EXTRAIT ÉTUDIÉ
*-*-*
Le Code de Hammurabi était un ensemble de 282 lois inscrites dans la pierre par le roi de Babylone Hammurabi (r. 1795-1750 av. JC) qui conquit puis régna sur l'ancienne Mésopotamie. Bien que son code de droit n'ait pas été le premier, il était le plus clairement défini et influença les lois de nombreuses autres cultures.
Le premier ensemble de lois existant en ancienne Mésopotamie est le Code d'Ur-Nammu (alias Ur-Namma) datant d'environ 2100-2050 avant notre ère et établit dans la ville d'Ur soit par le roi Ur-Nammu (r. 2047-2030 av. JC), soit par son fils Shulgi (r. 2029-1982 av. JC). Ces lois furent rédigées par un roi qui régnait sur une population homogène et se basaient sur une compréhension usuelle de ce que l'on attendait des citoyens. Au moment du règne de Hammurabi, la population était plus diversifiée, et son code de droit reflète cela dans sa précision pour s'assurer que tout le monde comprenait ce qu'on attendait d'eux.
Les lois traitent des contrats commerciaux et des prix appropriés pour les biens ainsi que du droit de la famille et du droit pénal. Chaque crime inscrit sur la stèle est suivi de la punition à infliger. Personne ne pouvait prétendre qu'ils ignoraient la loi car la stèle de plus de sept pieds de haut était érigée publiquement. En haut, elle était gravée d'une image de Shamash, le dieu de la justice, remettant les lois à Hammurabi et le texte suivant indique clairement qu'il s'agit de lois des dieux et non de règles arbitraires créées par les mortels.
L'empire de Hammurabi s'effondra après sa mort et Babylone fut misea à sac à plusieurs reprises au fil des ans. Vers 1150 av. JC, Shutruk Nakhunte, roi d'Élam, pilla la ville de Sippar, près de Babylone, et on pense qu'il se saisit du Code de Hammurabi ainsi que de la statue du dieu Marduk pour les apporter à Élam en tant que butin de guerre. Le code fut découvert en 1901 dans les ruines de la ville élamite de Suse et est aujourd'hui exposé au musée du Louvre, Paris, France.
*-*-*
Entrées enregistrées
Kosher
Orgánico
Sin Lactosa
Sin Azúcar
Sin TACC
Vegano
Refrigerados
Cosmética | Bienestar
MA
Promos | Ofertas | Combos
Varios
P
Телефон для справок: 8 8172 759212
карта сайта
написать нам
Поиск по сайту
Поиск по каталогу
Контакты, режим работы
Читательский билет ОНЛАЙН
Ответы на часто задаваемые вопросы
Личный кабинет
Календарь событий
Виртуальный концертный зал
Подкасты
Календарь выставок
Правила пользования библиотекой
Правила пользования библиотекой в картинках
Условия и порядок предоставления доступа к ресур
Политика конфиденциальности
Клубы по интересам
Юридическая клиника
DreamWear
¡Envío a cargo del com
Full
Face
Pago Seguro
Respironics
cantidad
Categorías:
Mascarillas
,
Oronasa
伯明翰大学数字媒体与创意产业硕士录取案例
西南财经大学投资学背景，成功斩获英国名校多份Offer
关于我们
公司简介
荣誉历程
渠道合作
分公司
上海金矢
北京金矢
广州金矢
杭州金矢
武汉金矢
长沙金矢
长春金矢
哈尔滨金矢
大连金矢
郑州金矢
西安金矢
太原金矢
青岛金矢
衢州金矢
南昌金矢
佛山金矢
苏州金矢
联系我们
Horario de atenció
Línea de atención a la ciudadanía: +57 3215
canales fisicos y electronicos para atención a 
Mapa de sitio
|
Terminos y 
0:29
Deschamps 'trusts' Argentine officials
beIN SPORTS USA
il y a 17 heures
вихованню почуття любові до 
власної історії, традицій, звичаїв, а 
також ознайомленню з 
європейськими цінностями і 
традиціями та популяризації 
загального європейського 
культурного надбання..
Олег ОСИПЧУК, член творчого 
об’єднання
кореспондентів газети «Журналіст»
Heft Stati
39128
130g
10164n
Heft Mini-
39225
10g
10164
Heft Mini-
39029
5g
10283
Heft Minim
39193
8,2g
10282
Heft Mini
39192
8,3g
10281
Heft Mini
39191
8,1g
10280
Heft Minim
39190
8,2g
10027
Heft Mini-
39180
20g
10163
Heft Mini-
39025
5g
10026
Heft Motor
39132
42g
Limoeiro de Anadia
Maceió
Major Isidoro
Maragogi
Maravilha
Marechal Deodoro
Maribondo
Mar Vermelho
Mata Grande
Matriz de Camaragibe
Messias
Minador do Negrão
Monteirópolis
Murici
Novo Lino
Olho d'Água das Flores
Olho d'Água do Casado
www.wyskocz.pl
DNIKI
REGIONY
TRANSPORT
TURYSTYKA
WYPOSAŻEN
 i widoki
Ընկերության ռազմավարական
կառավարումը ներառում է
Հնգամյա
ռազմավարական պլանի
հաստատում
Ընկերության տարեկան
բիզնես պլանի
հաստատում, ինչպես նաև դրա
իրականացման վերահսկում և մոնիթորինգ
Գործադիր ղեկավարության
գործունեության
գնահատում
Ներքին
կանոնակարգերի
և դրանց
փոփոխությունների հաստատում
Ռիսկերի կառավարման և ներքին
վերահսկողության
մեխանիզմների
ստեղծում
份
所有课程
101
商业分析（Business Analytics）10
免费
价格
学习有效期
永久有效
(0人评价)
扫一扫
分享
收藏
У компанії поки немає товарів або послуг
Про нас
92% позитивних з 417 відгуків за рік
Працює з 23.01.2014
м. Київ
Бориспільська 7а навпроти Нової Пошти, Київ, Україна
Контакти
*-*-*
CONSIGNE
Modifiez le passage du texte sur le Code de Hammurabi situé entre « L'empire de Hammurabi » et « Louvre, Paris, France. » inclus : recopiez-le en remplaçant « Sippar » par « Kish ».

RÉPONSE ATTENDUE
L'empire de Hammurabi s'effondra après sa mort et Babylone fut misea à sac à plusieurs reprises au fil des ans. Vers 1150 av. JC, Shutruk Nakhunte, roi d'Élam, pilla la ville de Kish, près de Babylone, et on pense qu'il se saisit du Code de Hammurabi ainsi que de la statue du dieu Marduk pour les apporter à Élam en tant que butin de guerre. Le code fut découvert en 1901 dans les ruines de la ville élamite de Suse et est aujourd'hui exposé au musée du Louvre, Paris, France.